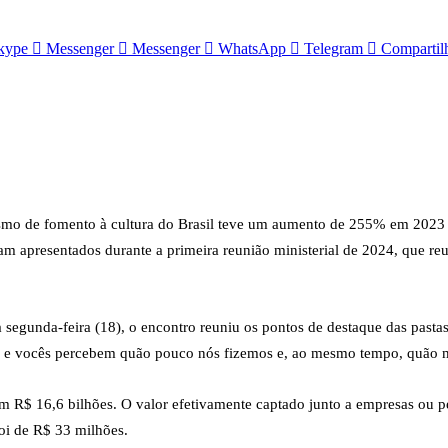
kype
Messenger
Messenger
WhatsApp
Telegram
Compartilh
nismo de fomento à cultura do Brasil teve um aumento de 255% em 202
am apresentados durante a primeira reunião ministerial de 2024, que re
 segunda-feira (18), o encontro reuniu os pontos de destaque das pasta
o e vocês percebem quão pouco nós fizemos e, ao mesmo tempo, quão mu
 R$ 16,6 bilhões. O valor efetivamente captado junto a empresas ou pess
oi de R$ 33 milhões.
◇ ◇ ◇
» Task prompt
Each line, beginning at the one that contains "o e vocês percebem" and continuing through the end of the records, must be written out exactly, first and last included.

» Answer to this problem
o e vocês percebem quão pouco nós fizemos e, ao mesmo tempo, quão mu
 R$ 16,6 bilhões. O valor efetivamente captado junto a empresas ou pess
oi de R$ 33 milhões.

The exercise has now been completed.